## Problem to solve:
Every line from the one containing "or her employment." to the one containing "LC003715 - Page 2 of 18" in the records below, both included, must be set down exactly, and no other line.

## Records for processing:
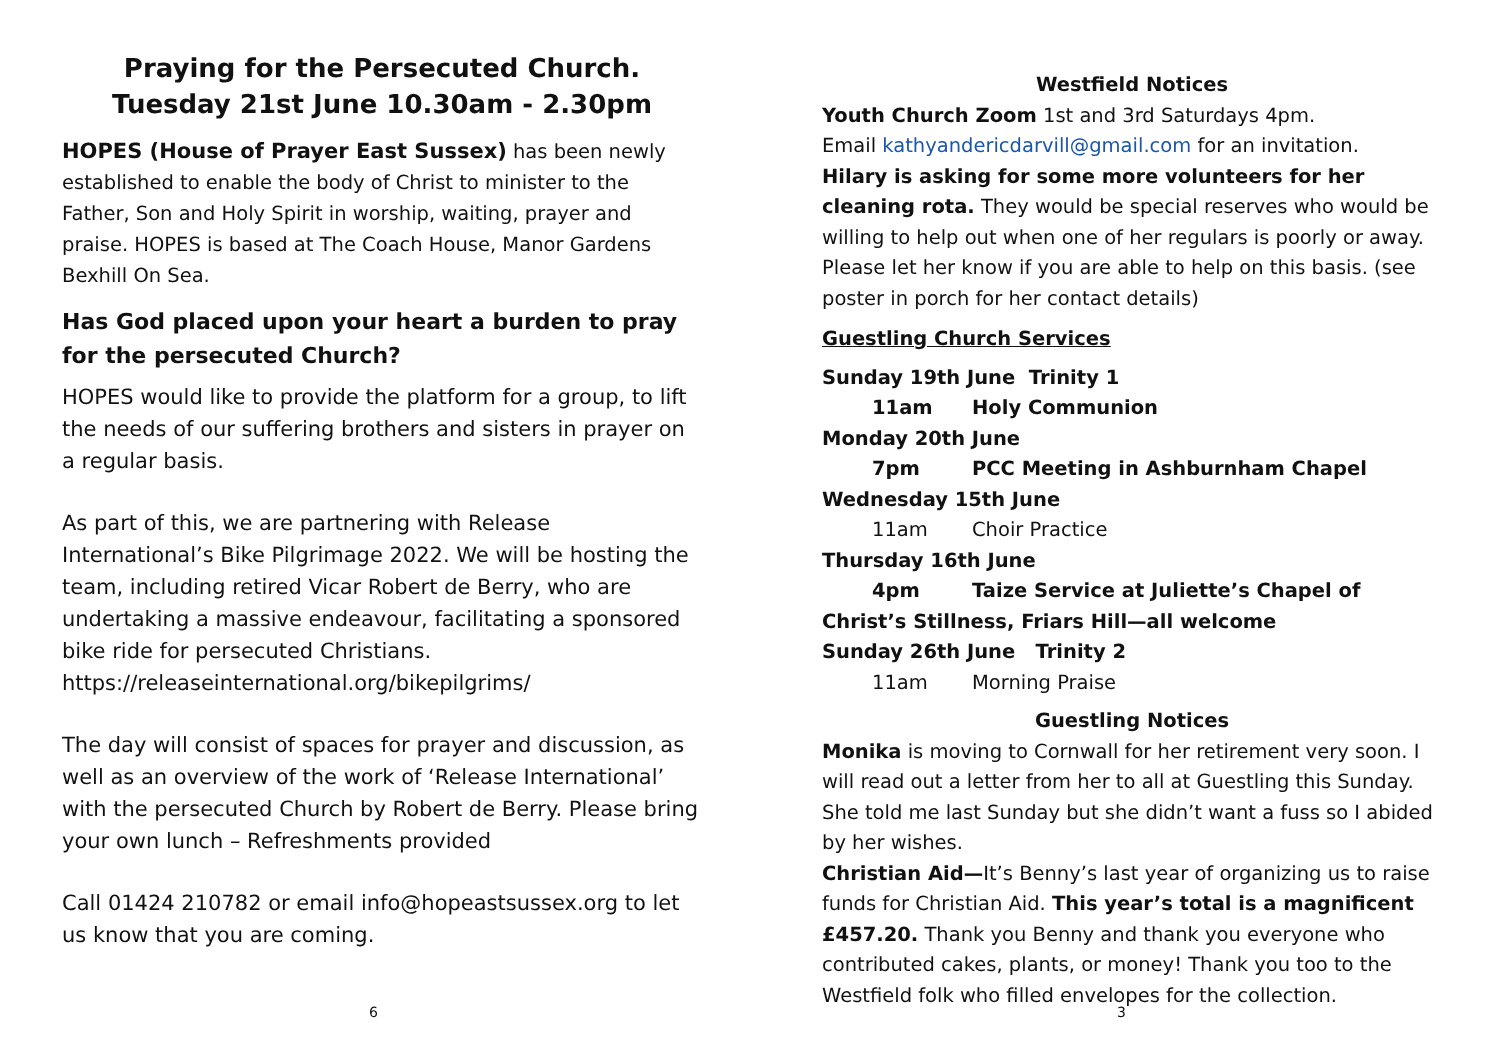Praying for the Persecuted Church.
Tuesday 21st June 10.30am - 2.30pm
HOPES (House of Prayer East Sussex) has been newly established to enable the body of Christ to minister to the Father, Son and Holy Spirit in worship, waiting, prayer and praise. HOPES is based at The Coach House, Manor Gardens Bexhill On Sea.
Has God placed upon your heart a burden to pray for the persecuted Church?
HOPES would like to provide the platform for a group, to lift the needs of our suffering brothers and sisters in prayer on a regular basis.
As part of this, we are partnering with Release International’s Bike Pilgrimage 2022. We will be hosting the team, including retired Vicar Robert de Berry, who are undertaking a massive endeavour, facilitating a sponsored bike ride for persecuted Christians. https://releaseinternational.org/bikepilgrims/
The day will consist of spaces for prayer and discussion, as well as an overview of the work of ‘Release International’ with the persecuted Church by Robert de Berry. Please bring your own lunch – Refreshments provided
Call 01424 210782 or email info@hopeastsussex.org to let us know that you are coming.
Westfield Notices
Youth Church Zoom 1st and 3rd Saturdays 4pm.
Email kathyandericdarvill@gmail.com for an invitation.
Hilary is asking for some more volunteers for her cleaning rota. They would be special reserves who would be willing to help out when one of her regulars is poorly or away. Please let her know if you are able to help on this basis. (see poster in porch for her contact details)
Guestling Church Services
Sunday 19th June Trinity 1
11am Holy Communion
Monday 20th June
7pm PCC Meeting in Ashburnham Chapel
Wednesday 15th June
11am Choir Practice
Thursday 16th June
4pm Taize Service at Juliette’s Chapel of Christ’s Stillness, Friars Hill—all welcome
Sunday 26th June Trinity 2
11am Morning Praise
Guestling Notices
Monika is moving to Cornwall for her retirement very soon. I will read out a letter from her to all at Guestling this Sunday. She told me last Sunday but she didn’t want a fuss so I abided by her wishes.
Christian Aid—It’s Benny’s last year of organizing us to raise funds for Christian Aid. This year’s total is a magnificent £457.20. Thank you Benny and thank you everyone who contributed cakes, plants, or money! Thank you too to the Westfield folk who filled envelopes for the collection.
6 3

...

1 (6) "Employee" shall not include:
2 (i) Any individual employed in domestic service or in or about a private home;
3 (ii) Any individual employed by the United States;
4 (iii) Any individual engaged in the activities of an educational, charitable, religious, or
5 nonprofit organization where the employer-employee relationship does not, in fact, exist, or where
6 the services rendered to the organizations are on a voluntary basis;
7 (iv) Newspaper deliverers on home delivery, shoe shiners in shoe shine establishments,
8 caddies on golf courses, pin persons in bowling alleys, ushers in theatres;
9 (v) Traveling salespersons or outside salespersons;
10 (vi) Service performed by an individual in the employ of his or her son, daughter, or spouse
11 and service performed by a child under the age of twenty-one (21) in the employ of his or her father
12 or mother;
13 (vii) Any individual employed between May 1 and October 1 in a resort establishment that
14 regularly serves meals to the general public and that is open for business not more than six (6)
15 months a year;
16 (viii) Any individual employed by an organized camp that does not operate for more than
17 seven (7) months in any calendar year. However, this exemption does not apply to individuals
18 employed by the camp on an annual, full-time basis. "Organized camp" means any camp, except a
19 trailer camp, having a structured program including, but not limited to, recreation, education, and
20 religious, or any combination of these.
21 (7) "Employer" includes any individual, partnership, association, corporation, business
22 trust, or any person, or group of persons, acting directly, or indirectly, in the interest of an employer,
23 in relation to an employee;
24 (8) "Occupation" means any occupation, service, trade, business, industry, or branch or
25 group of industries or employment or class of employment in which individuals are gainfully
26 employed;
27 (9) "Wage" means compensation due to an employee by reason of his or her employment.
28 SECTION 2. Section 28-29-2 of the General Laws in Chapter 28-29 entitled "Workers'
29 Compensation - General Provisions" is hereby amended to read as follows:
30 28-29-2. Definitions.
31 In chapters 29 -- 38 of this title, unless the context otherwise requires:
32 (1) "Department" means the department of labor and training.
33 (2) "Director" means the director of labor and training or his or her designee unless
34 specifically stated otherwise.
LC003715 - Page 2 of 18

...

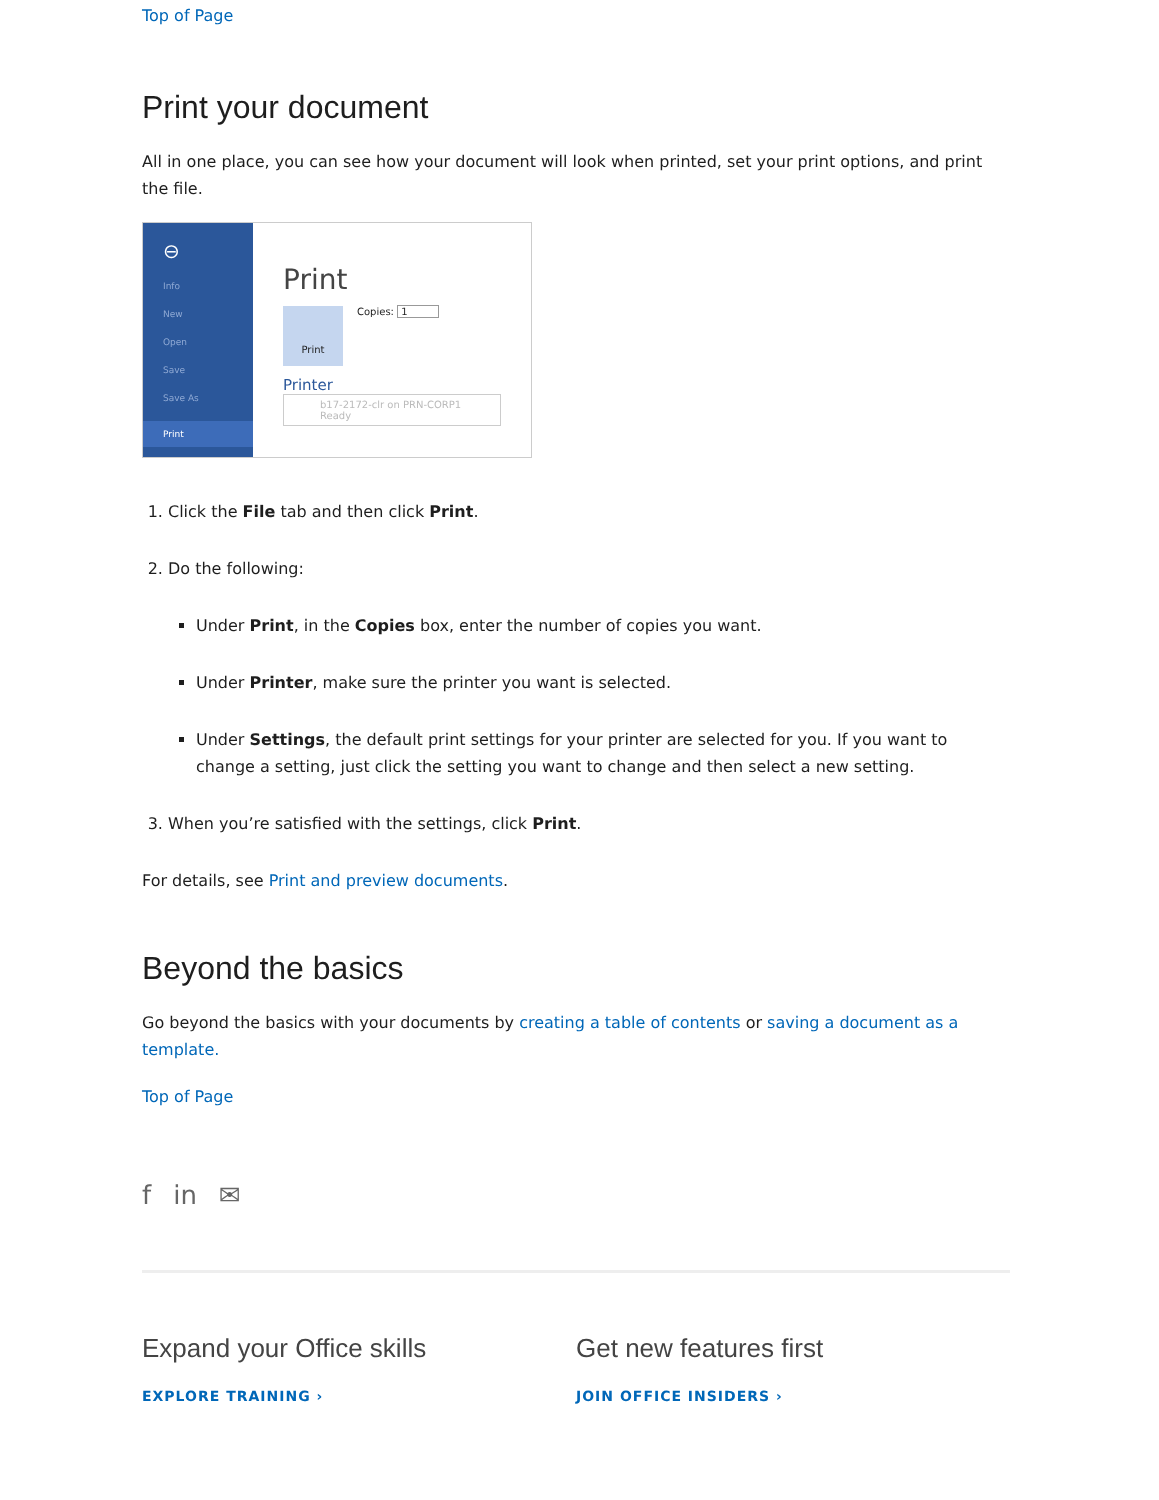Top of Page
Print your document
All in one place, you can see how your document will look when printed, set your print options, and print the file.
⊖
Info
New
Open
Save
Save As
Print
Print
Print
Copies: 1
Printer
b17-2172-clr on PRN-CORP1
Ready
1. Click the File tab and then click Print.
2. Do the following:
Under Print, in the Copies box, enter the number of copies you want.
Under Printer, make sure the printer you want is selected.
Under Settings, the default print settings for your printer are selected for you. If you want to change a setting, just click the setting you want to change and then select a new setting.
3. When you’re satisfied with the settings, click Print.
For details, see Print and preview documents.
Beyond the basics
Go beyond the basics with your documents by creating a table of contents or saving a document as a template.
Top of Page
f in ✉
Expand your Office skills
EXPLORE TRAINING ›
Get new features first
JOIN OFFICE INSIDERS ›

## Solved exercise:
27 (9) "Wage" means compensation due to an employee by reason of his or her employment.
28 SECTION 2. Section 28-29-2 of the General Laws in Chapter 28-29 entitled "Workers'
29 Compensation - General Provisions" is hereby amended to read as follows:
30 28-29-2. Definitions.
31 In chapters 29 -- 38 of this title, unless the context otherwise requires:
32 (1) "Department" means the department of labor and training.
33 (2) "Director" means the director of labor and training or his or her designee unless
34 specifically stated otherwise.
LC003715 - Page 2 of 18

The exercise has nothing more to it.